Girl Online
- UK first edition
- Author: Zoe Sugg
- Audio read by: Hannah Toin
- Language: English
- Series: Girl Online
- Genre: Romance / Drama
- Published: 2014 (Penguin); 2014 (Atria);
- Publication place: United Kingdom
- Media type: Print (Hardback) & eBook
- ISBN: 978-0-1413-5727-0
- Followed by: Girl Online: On Tour

= Girl Online =

2014 novel by Zoe Sugg

Girl Online is the debut novel by English author and internet celebrity Zoe Sugg. The romance and drama novel, released on 25 November 2014 through Penguin Books, is aimed at a teen audience and focuses on a fifteen-year-old anonymous blogger and what happens when her blog goes viral. The novel is a New York Times Best Seller in the Young Adult category. The book was the fastest-selling book of 2014 and it broke the record for highest first-week sales for a debut author since records began.

==Plot==
Penny Porter is a 15-year-old girl living in Brighton, with her best friend Elliot and a picture-perfect family. She has an outgrown friend Megan, her long-lasting crush Ollie, and a secret – she has anxiety. She leads a mundane life and is not happy with herself. When an incident at school triggers her badly, her family takes her to New York, where her mother is planning a wedding. There she meets Noah, the wedding caterer's grandson. The two hit it off instantly and fall in love in the days that follow. After the wedding Penny leaves New York. She returns to Brighton a confident bright girl who realizes her worth and has a cute American boyfriend. A plot twist follows.

==Background==
While based around similar experiences, Sugg has stated that the book is "in no way autobiographical". The book was listed before release by pop culture website ANDPOP as one of "10 Books by Celebrities that are Worth Reading".

===Authorship===
Penguin stated that "Sugg did not write Girl Online on her own", stating that she "has worked with an expert editorial team to help her bring to life her characters and experiences in a heartwarming and compelling story". It has been reported that young-adult novelist Siobhan Curham was a ghostwriter for the novel, although this has not been confirmed by Sugg, Curham, or Penguin. Penguin stated that Curham was an "editorial consultant" for the novel.

==Publication history==
Girl Online was officially released on 25 November 2014, though Penguin stated that due to high demand "every bookseller broke the embargo on its sale" before this date. The book was in the amazon.co.uk "Top 100 Best Seller" list for 67 days prior to release, reaching third position, based on pre-sales alone. The novel entered The New York Times Best Seller list for young adult fiction in position 9 for the week ending 14 December, dropping to 13 the following week. Sugg went on a book signing tour in the UK to promote the release of the novel. The sessions were held at secret locations and ticketed for health and safety concerns, due to the exceptional demand.
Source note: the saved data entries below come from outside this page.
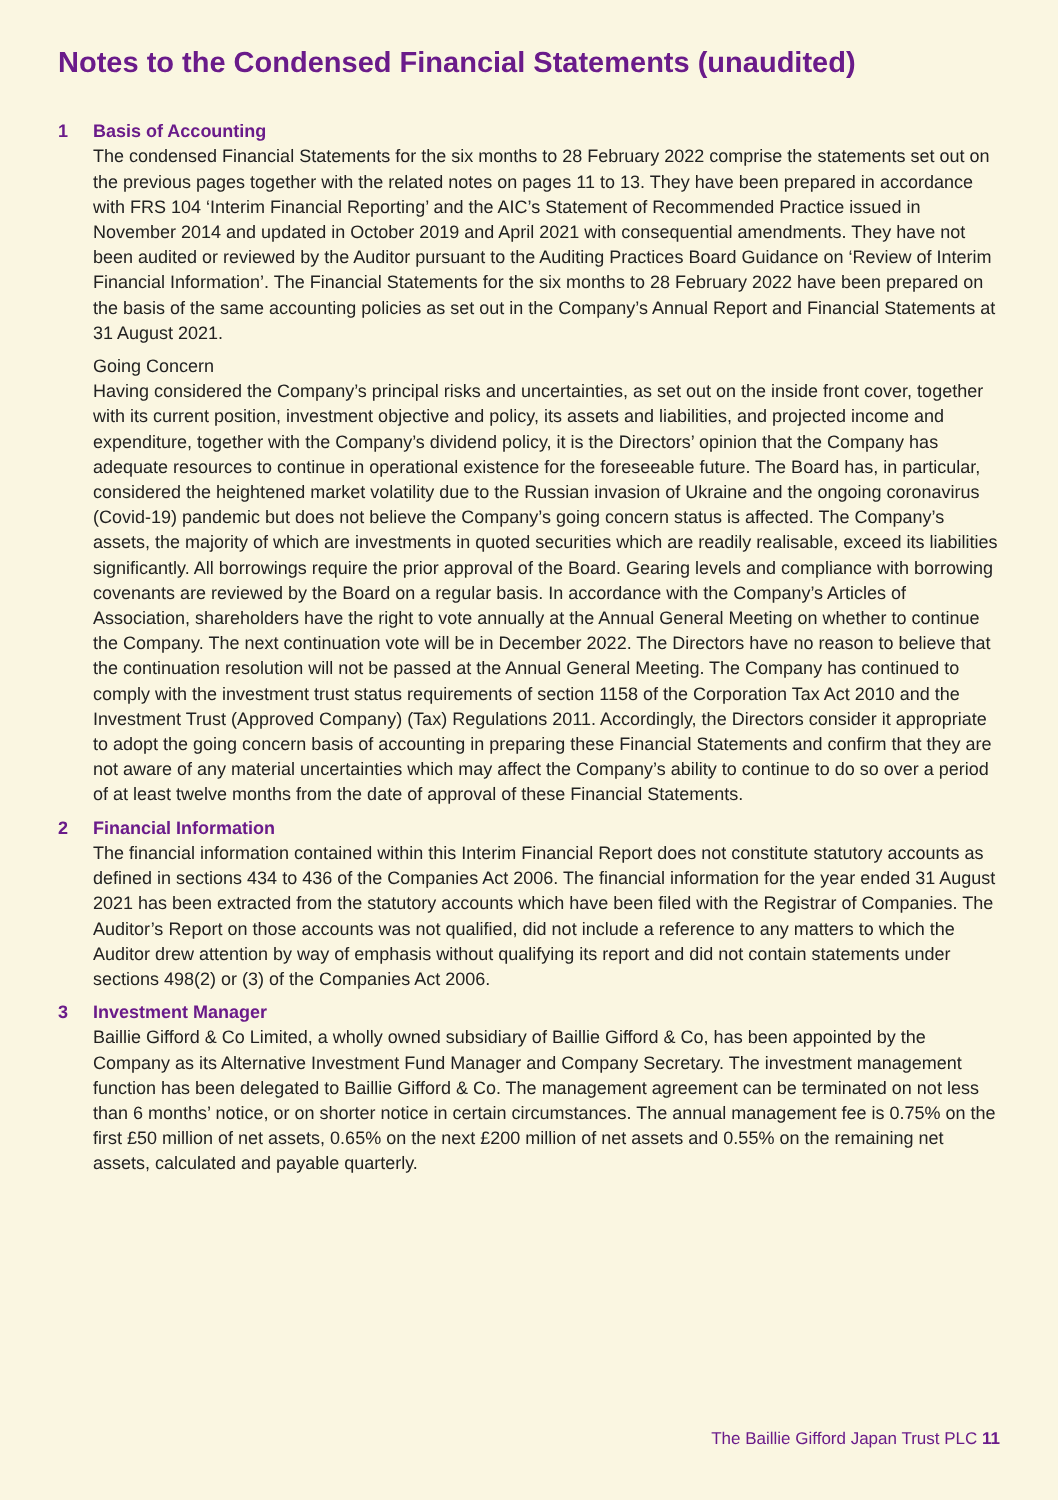Notes to the Condensed Financial Statements (unaudited)
1 Basis of Accounting
The condensed Financial Statements for the six months to 28 February 2022 comprise the statements set out on the previous pages together with the related notes on pages 11 to 13. They have been prepared in accordance with FRS 104 ‘Interim Financial Reporting’ and the AIC’s Statement of Recommended Practice issued in November 2014 and updated in October 2019 and April 2021 with consequential amendments. They have not been audited or reviewed by the Auditor pursuant to the Auditing Practices Board Guidance on ‘Review of Interim Financial Information’. The Financial Statements for the six months to 28 February 2022 have been prepared on the basis of the same accounting policies as set out in the Company’s Annual Report and Financial Statements at 31 August 2021.
Going Concern
Having considered the Company’s principal risks and uncertainties, as set out on the inside front cover, together with its current position, investment objective and policy, its assets and liabilities, and projected income and expenditure, together with the Company’s dividend policy, it is the Directors’ opinion that the Company has adequate resources to continue in operational existence for the foreseeable future. The Board has, in particular, considered the heightened market volatility due to the Russian invasion of Ukraine and the ongoing coronavirus (Covid-19) pandemic but does not believe the Company’s going concern status is affected. The Company’s assets, the majority of which are investments in quoted securities which are readily realisable, exceed its liabilities significantly. All borrowings require the prior approval of the Board. Gearing levels and compliance with borrowing covenants are reviewed by the Board on a regular basis. In accordance with the Company’s Articles of Association, shareholders have the right to vote annually at the Annual General Meeting on whether to continue the Company. The next continuation vote will be in December 2022. The Directors have no reason to believe that the continuation resolution will not be passed at the Annual General Meeting. The Company has continued to comply with the investment trust status requirements of section 1158 of the Corporation Tax Act 2010 and the Investment Trust (Approved Company) (Tax) Regulations 2011. Accordingly, the Directors consider it appropriate to adopt the going concern basis of accounting in preparing these Financial Statements and confirm that they are not aware of any material uncertainties which may affect the Company’s ability to continue to do so over a period of at least twelve months from the date of approval of these Financial Statements.
2 Financial Information
The financial information contained within this Interim Financial Report does not constitute statutory accounts as defined in sections 434 to 436 of the Companies Act 2006. The financial information for the year ended 31 August 2021 has been extracted from the statutory accounts which have been filed with the Registrar of Companies. The Auditor’s Report on those accounts was not qualified, did not include a reference to any matters to which the Auditor drew attention by way of emphasis without qualifying its report and did not contain statements under sections 498(2) or (3) of the Companies Act 2006.
3 Investment Manager
Baillie Gifford & Co Limited, a wholly owned subsidiary of Baillie Gifford & Co, has been appointed by the Company as its Alternative Investment Fund Manager and Company Secretary. The investment management function has been delegated to Baillie Gifford & Co. The management agreement can be terminated on not less than 6 months’ notice, or on shorter notice in certain circumstances. The annual management fee is 0.75% on the first £50 million of net assets, 0.65% on the next £200 million of net assets and 0.55% on the remaining net assets, calculated and payable quarterly.
The Baillie Gifford Japan Trust PLC 11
The UK and US covers feature different images provided by Sugg's fans, selected via a competition hosted on Instagram.

===Release===
Girl Online broke the record for the highest ever first-week sales for a debut author since records began in 1998, selling a total of 78,109 copies, making it the fastest selling book of 2014. As of April 2015 343,562 copies had been sold.
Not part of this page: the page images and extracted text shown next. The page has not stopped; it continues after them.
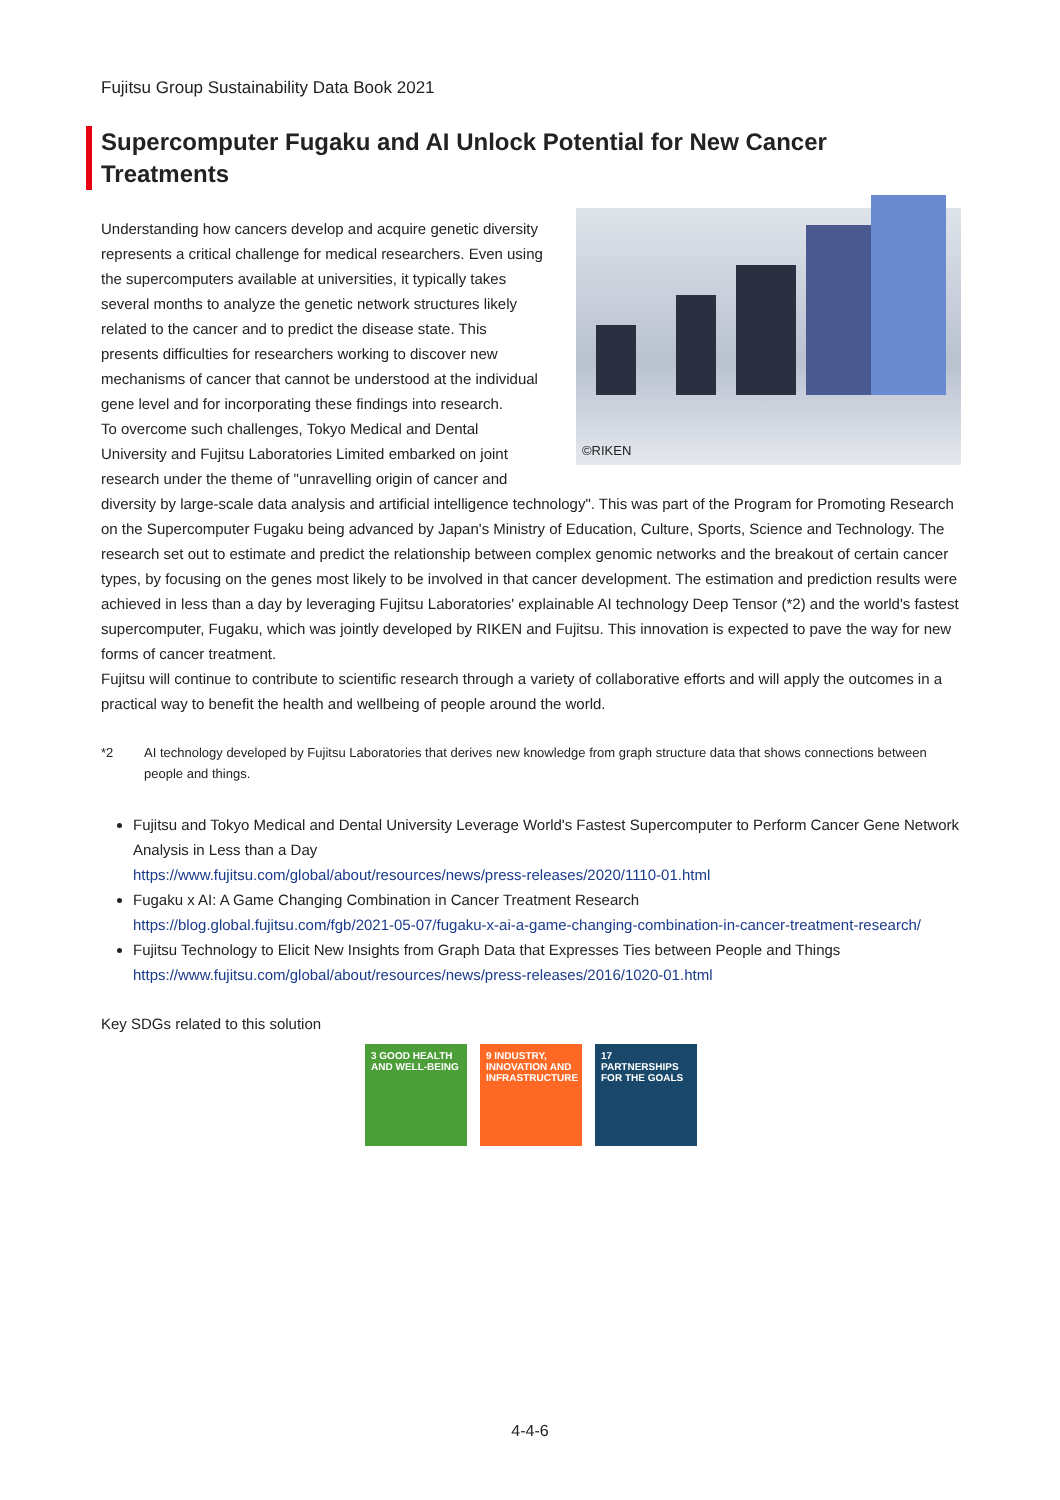Fujitsu Group Sustainability Data Book 2021
Supercomputer Fugaku and AI Unlock Potential for New Cancer Treatments
©RIKEN
Understanding how cancers develop and acquire genetic diversity represents a critical challenge for medical researchers. Even using the supercomputers available at universities, it typically takes several months to analyze the genetic network structures likely related to the cancer and to predict the disease state. This presents difficulties for researchers working to discover new mechanisms of cancer that cannot be understood at the individual gene level and for incorporating these findings into research.
To overcome such challenges, Tokyo Medical and Dental University and Fujitsu Laboratories Limited embarked on joint research under the theme of "unravelling origin of cancer and diversity by large-scale data analysis and artificial intelligence technology". This was part of the Program for Promoting Research on the Supercomputer Fugaku being advanced by Japan's Ministry of Education, Culture, Sports, Science and Technology. The research set out to estimate and predict the relationship between complex genomic networks and the breakout of certain cancer types, by focusing on the genes most likely to be involved in that cancer development. The estimation and prediction results were achieved in less than a day by leveraging Fujitsu Laboratories' explainable AI technology Deep Tensor (*2) and the world's fastest supercomputer, Fugaku, which was jointly developed by RIKEN and Fujitsu. This innovation is expected to pave the way for new forms of cancer treatment.
Fujitsu will continue to contribute to scientific research through a variety of collaborative efforts and will apply the outcomes in a practical way to benefit the health and wellbeing of people around the world.
*2 AI technology developed by Fujitsu Laboratories that derives new knowledge from graph structure data that shows connections between people and things.
Fujitsu and Tokyo Medical and Dental University Leverage World's Fastest Supercomputer to Perform Cancer Gene Network Analysis in Less than a Day
https://www.fujitsu.com/global/about/resources/news/press-releases/2020/1110-01.html
Fugaku x AI: A Game Changing Combination in Cancer Treatment Research
https://blog.global.fujitsu.com/fgb/2021-05-07/fugaku-x-ai-a-game-changing-combination-in-cancer-treatment-research/
Fujitsu Technology to Elicit New Insights from Graph Data that Expresses Ties between People and Things
https://www.fujitsu.com/global/about/resources/news/press-releases/2016/1020-01.html
Key SDGs related to this solution
3 GOOD HEALTH AND WELL-BEING
9 INDUSTRY, INNOVATION AND INFRASTRUCTURE
17 PARTNERSHIPS FOR THE GOALS
4-4-6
- 2014, UK, Penguin Books ISBN 978-0-1413-5727-0, pub date 25 Nov 2014, Hardback
- 2014, USA, Atria ISBN 978-1-4767-9745-8, pub date 25 Nov 2014, Hardback
- 2014, Penguin Books, pub date 25 Nov 2014, Audiobook

===Sequel===
A sequel entitled Girl Online: On Tour was released on 20 October 2015.

===Third book===
A third book, Girl Online: Going Solo was confirmed by Sugg on 8 July 2016 and published on 17 November 2016.

==Reception==
Girl Online received a mixed review from Anita Singh for The Daily Telegraph, who awarded it a score of three out of five. Singh found the romance to be unrealistic and stated that "the teenagers in this book bear no resemblance to any I have ever met", while also acknowledging that she is "not Zoella's target market" and that "times must have changed". She further states that while the book itself is "sugary as a frosted cupcake", "so is Zoella and six million YouTube subscribers love her that way" and that "Sugg has tapped into a truth"; "growing up doesn't have to mean leaving childish stuff behind."

The novel was well received by Daisy Wyatt, for The Independent, who found the novel "difficult to fault", calling it "fun and easy to relate to, while also having a positive message". Wyatt found, however, that "while Girl Online does teach sound advice to teenagers about being cautious of their online activity", Sugg has "found fame and fortune in sharing personal details on the internet" and felt that her fans are more likely to copy her than the fictional Penny. The novel was well received in The Guardian, with reviewer 'lilybelle' stating "I could relate so much to everything" and that "This book inspired me... I literally feel as though I've changed overnight". She also found that Sugg "made Penny a bit too similar to herself", making it "confusing at times", but described the novel overall as "special and inspiring."